Design problems, frequently the result of optimizing for delivery speed, are a critical part of long-term software costs. Automatically detecting such design issues is a high priority for software practitioners. Software quality tools promise automatic detection of common software quality rule violations. However, since these tools bundle a number of rules, including rules for code quality, it is hard for users to understand which rules identify design issues in particular. Research has focused on comparing these tools on open source projects, but these comparisons have not looked at whether the rules were relevant to design.

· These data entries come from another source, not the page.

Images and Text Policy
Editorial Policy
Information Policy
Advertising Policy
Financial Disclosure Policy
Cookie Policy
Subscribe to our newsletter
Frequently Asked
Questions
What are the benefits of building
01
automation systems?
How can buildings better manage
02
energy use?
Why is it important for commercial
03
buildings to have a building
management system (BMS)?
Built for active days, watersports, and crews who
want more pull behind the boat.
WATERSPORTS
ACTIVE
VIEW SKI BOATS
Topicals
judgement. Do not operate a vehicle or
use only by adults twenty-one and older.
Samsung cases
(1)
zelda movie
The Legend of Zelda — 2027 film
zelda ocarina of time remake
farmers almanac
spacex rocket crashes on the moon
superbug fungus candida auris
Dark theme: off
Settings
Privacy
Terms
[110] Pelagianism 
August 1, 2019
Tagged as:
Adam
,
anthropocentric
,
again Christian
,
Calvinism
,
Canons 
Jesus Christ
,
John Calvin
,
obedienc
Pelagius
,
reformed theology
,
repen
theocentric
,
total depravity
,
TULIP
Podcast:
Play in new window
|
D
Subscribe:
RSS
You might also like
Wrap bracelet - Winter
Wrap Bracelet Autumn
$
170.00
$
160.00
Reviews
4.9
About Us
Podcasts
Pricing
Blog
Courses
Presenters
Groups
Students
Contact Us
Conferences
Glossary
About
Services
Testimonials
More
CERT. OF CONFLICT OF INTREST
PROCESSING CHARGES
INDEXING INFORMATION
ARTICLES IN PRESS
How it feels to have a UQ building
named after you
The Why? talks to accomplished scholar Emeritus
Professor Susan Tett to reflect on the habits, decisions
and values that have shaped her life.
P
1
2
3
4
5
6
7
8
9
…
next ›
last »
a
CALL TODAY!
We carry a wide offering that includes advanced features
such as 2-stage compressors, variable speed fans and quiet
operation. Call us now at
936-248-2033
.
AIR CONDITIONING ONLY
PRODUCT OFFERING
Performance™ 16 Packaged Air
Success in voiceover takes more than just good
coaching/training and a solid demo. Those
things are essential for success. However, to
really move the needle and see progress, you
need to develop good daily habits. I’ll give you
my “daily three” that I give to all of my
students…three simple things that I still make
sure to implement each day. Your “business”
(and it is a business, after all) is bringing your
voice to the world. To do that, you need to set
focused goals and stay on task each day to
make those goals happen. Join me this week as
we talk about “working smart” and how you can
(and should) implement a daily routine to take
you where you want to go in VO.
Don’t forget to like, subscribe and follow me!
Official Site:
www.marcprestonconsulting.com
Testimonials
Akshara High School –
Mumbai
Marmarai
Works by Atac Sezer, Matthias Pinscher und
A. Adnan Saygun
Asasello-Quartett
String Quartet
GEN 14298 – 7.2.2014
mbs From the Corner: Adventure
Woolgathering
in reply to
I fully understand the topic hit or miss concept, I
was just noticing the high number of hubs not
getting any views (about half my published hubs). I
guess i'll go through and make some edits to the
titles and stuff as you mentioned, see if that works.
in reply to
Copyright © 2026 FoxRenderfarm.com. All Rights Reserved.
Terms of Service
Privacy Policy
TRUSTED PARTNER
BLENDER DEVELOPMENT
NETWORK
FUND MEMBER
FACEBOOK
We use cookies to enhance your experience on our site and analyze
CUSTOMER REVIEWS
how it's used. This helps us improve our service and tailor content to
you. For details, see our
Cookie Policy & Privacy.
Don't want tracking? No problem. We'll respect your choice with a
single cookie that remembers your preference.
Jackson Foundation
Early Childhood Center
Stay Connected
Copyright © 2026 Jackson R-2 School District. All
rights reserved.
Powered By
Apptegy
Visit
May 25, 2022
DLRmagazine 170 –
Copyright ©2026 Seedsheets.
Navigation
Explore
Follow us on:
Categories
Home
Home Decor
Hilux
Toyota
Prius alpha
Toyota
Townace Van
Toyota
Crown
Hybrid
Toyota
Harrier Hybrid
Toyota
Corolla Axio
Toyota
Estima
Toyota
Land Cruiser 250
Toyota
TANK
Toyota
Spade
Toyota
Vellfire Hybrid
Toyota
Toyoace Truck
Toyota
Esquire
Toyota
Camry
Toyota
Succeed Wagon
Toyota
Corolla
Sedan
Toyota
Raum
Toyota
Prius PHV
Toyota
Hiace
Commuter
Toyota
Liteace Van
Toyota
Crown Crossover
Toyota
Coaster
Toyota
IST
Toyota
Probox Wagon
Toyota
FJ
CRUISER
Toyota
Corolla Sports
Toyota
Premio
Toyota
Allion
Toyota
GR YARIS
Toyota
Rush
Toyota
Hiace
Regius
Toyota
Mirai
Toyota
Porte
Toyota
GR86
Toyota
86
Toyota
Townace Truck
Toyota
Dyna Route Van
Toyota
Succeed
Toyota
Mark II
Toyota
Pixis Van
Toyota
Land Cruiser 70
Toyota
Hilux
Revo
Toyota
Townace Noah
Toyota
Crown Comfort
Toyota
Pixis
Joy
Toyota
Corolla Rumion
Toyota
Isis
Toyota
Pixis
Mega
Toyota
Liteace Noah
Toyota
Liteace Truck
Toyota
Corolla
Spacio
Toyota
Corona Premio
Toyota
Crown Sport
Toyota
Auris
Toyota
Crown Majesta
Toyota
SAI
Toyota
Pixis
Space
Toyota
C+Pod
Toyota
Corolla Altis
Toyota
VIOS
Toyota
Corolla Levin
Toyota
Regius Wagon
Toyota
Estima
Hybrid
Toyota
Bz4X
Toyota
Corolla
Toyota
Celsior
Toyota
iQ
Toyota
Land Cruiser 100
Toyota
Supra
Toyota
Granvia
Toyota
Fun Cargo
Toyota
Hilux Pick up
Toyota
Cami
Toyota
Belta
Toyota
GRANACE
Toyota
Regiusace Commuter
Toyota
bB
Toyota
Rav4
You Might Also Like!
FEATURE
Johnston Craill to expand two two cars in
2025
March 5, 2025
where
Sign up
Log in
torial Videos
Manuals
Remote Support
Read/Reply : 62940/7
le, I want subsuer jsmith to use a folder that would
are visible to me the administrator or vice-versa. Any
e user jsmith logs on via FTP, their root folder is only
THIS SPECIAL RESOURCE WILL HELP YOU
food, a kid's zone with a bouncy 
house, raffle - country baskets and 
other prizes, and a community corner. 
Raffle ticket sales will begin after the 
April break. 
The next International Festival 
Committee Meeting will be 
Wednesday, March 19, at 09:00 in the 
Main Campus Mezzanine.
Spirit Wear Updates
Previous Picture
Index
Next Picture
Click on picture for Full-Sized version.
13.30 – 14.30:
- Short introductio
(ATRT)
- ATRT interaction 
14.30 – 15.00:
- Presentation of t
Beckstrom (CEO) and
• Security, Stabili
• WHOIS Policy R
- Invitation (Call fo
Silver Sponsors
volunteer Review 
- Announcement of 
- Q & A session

We conducted an empirical study using a structured categorization approach, and manually classified 466 software quality rules from three industry tools—CAST, SonarQube, and NDepend. We found that most of these rules were easily labeled as either non-design (55%) or design (19%). The remainder (26%) resulted in disagreements among the labelers. Our results are a first step in formalizing a definition of a design rule, to support automatic detection.

Supplemental Materials

Design Rule Classification Rubric and Guidance: This document provides detailed guidance for how to use our classification scheme to identify design rules in static analysis tools.

Design Rules and Analysis Spreadsheet: This Excel document contains lists of design rules from the static analysis tools analyzed in this study as well as final reconciliation results.